» **GIVEN TEXT**:
════════════════

While we must commend the Federal Government for showing some interest in the growth of FinTech with its investment in ICT universities, an ICT development bank and a $1 billion ICT firm, the government should not rest on its oars. Rather, it should improve its sense of ownership of the policy as a home-grown FinTech solution whose gains we can readily count and chart the course for more FinTech investments in Nigeria.
SystemSpecs’s Chief Executive Officer, John Obaro, said the deployment of Remita has reduced the government’s debt servicing costs, lowered liquidity reserve needs and boosted effective use of surplus cash.
Obaro said his firm would continue to deliver on the TSA service terms of contract with the CBN despite being owed its earned fees on e-collections. He disclosed that some bank branches have started to turn down collection of government deposits due to the non-payment of these agreed fees.
Obaro said: “From our end, we have continued to provide and support the Remita platform, 24 hours a day and seven days a week, for use by citizens for all their payments to the Federal Government. Our continued support for the TSA is fuelled by our belief in the enormous benefits the Remita software brings to the implementation of TSA to the average citizen.
“We must admit though that we are excited and further driven by the fact that our indigenous Remita software has succeeded in powering the technological backbone for such a successful and strategic national initiative, along with other well-meaning Nigerians, we do not want this to fail.”
Presenting a paper at a workshop organised in Abuja by the Office of the Accountant-General of the Federation and the World Bank, Prof. Stephen Ocheni said achieving efficient allocation of resources and the stabilisation of the business cycle remained great challenges facing most parts of the world, particularly developing countries, such as Nigeria.

════════════════

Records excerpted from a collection
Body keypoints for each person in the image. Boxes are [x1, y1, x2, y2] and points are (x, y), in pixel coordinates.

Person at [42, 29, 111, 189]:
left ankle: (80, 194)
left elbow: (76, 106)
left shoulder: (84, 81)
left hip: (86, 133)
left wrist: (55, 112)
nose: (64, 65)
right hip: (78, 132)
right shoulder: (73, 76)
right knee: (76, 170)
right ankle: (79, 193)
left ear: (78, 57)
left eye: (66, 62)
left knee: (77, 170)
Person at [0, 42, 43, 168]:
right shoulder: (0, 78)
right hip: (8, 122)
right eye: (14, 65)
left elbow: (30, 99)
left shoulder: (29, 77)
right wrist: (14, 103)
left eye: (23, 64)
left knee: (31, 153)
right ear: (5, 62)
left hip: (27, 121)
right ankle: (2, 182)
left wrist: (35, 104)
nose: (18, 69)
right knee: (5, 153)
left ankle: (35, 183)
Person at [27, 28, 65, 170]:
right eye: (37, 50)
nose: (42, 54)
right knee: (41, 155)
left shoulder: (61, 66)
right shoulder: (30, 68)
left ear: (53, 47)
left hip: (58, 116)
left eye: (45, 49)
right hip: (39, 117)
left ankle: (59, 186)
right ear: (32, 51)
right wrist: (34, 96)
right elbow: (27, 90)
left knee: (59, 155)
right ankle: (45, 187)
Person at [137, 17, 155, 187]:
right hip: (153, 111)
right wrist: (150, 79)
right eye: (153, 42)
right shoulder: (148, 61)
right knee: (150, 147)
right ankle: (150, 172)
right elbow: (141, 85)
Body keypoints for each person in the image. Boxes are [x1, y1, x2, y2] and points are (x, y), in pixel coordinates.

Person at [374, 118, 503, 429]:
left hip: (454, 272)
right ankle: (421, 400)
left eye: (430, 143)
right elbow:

════════════════

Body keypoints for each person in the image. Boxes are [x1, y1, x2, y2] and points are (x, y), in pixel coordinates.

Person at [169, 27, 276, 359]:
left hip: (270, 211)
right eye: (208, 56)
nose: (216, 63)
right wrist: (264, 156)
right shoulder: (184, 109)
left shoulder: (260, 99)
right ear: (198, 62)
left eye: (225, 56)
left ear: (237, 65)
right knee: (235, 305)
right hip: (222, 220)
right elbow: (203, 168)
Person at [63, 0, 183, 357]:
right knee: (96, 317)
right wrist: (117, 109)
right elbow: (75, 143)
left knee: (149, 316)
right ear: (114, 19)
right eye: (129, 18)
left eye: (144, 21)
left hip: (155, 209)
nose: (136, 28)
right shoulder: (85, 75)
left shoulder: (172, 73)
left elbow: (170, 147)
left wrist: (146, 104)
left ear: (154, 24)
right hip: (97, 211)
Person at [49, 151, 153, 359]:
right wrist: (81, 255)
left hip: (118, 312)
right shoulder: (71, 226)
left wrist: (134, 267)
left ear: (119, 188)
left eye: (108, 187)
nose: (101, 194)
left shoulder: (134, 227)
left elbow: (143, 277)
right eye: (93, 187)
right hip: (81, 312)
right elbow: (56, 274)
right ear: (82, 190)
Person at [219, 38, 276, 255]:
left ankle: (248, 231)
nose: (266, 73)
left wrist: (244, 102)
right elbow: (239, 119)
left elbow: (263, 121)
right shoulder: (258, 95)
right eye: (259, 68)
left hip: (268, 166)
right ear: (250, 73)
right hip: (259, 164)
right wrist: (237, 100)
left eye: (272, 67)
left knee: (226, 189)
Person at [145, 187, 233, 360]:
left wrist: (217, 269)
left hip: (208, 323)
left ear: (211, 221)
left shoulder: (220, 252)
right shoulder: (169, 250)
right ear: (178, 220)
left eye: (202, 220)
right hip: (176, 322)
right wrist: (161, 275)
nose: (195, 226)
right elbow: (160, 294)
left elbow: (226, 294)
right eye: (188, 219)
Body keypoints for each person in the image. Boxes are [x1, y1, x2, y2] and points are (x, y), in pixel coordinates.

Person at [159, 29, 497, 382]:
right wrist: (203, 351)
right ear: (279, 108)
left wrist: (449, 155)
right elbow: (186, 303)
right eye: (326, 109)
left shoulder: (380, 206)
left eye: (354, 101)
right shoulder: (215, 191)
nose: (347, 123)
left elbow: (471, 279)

════════════════

» **WORK TASK A**: In the passage on Remita and the TSA, copy the stretch from "Presenting a paper" through "such as Nigeria.", changing "workshop" to "seminar".
» **WORK TASK B**: According to the passage on Remita and the TSA, why have some bank branches started to turn down collection of government deposits?

» **TASK OUTPUT A**:
Presenting a paper at a seminar organised in Abuja by the Office of the Accountant-General of the Federation and the World Bank, Prof. Stephen Ocheni said achieving efficient allocation of resources and the stabilisation of the business cycle remained great challenges facing most parts of the world, particularly developing countries, such as Nigeria.

» **TASK OUTPUT B**: They did so because the agreed fees on e-collections had not been paid.